Because I can. Because it’s what I do.
He stopped at the liquor store for beer, then drove to Sam and Chris’s house. The street on both sides was already lined with cars, so he parked four doors down and got out. He snagged the beer from the back seat, but left his cell phone in the glove box.
He took the steps to the front porch and hauled open the screen door, automatically noting the double-takes from Sam and Chris’s friends who knew Sam had a twin brother but never saw Ben at brunch, then took a sharp left into the kitchen, where Chris was frying peppers and onions for fajitas. “Hello, stranger,” Chris said affably, pausing his conversation with a woman Ben recognized as their next-door neighbor.
“Hi,” Ben returned, then hefted the beer. The clock on the microwave read 10:52. She’d be turning the corner onto his street right about now. “Where do you want this?”

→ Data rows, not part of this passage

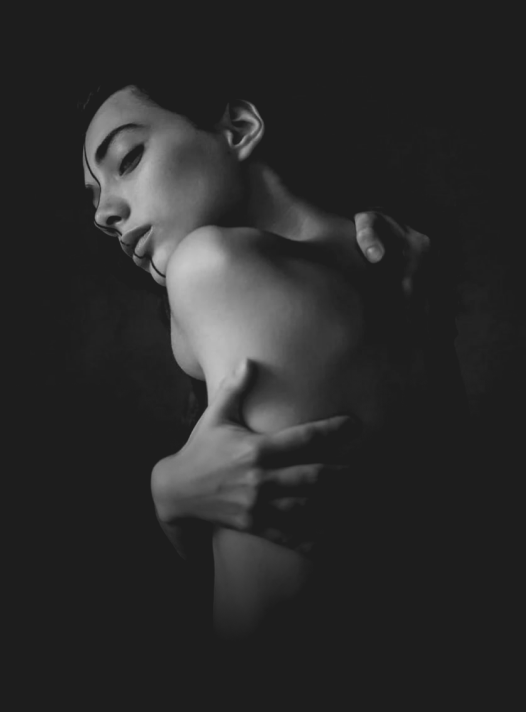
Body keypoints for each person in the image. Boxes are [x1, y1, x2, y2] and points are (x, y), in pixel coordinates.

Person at [81, 69, 466, 691]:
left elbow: (263, 628)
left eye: (127, 159)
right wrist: (170, 495)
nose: (105, 212)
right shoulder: (397, 279)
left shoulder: (211, 264)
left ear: (239, 129)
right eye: (95, 195)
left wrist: (167, 494)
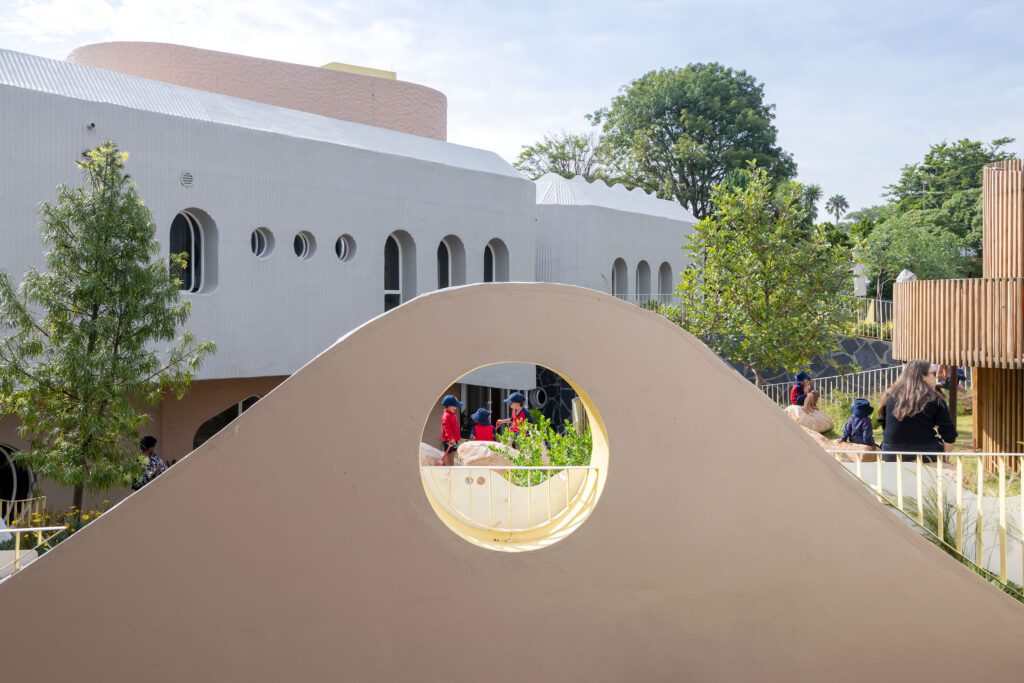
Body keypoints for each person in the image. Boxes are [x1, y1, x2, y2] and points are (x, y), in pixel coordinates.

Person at [877, 361, 957, 463]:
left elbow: (884, 424)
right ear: (923, 377)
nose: (936, 377)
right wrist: (945, 459)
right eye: (933, 373)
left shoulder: (889, 396)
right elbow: (949, 435)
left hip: (891, 454)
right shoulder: (935, 399)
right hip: (925, 454)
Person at [439, 394, 463, 466]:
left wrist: (456, 439)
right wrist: (450, 438)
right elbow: (446, 428)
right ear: (449, 406)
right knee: (449, 454)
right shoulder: (446, 415)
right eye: (455, 405)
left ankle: (451, 466)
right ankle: (448, 467)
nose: (456, 407)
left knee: (453, 453)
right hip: (449, 440)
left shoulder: (452, 414)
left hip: (454, 439)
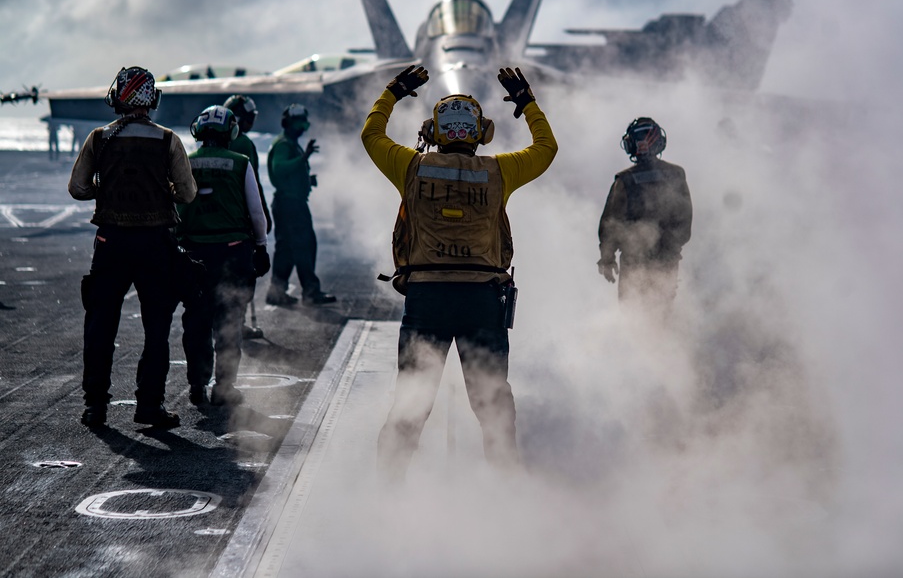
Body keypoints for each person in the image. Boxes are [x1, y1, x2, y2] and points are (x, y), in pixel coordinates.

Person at [362, 65, 557, 482]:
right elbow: (546, 148)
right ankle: (509, 487)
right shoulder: (498, 171)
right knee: (492, 403)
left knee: (412, 404)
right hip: (481, 302)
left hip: (426, 301)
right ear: (482, 132)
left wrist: (394, 92)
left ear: (432, 131)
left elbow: (371, 135)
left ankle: (386, 493)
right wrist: (526, 101)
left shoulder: (411, 167)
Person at [68, 66, 197, 429]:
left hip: (110, 242)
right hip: (155, 243)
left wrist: (105, 190)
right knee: (156, 328)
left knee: (100, 325)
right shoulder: (168, 139)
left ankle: (95, 406)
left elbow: (78, 189)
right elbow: (186, 193)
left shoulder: (99, 137)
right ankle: (149, 405)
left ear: (118, 98)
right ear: (152, 100)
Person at [177, 106, 270, 407]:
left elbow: (173, 210)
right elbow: (256, 214)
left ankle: (196, 385)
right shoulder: (241, 162)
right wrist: (261, 246)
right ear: (231, 132)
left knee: (196, 322)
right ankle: (224, 387)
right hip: (233, 254)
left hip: (194, 255)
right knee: (230, 322)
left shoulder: (185, 163)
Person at [597, 117, 693, 316]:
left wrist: (607, 258)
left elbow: (611, 223)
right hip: (667, 262)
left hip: (634, 263)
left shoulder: (625, 180)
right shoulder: (676, 175)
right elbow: (684, 220)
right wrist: (669, 247)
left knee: (633, 317)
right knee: (662, 314)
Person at [264, 104, 337, 306]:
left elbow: (287, 172)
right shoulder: (284, 145)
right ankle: (310, 292)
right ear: (288, 124)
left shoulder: (288, 143)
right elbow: (279, 169)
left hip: (288, 203)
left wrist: (305, 178)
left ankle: (276, 292)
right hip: (291, 205)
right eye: (298, 124)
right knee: (304, 245)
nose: (302, 128)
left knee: (286, 249)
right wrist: (303, 158)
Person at [223, 94, 271, 339]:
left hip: (220, 219)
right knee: (243, 276)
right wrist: (263, 215)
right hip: (241, 222)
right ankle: (237, 324)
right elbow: (253, 186)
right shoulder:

“Fridge in the garage,” Chris said. His brother’s partner was his opposite in every way: shorter, blond, blue-eyed, even-keeled. Ben liked him because he was a good guy and because he treated Sam well, but under their friendly surface simmered the fact that Chris knew things about Sam that Ben never would. He gave Chris a nod and made his way through the crowd gathered around the mimosas, out the back door and down the path to the detached garage. Sam had made good progress on the rewiring project since he’d seen him last. Ben slid the beer into the fridge, snagged a cold one from the shelf, and headed back out into the yard to look for his brother.
And stopped. It wasn’t too late to get his phone and send Rachel a text, but the scene playing out by the sandbox caught his attention. His nieces, their blond hair pulled up in pink-ribboned pigtails on top of their heads, were playing in the red race car sandbox Sam and Chris built for Jonathan. That meant his sister Katy was somewhere in the crowd.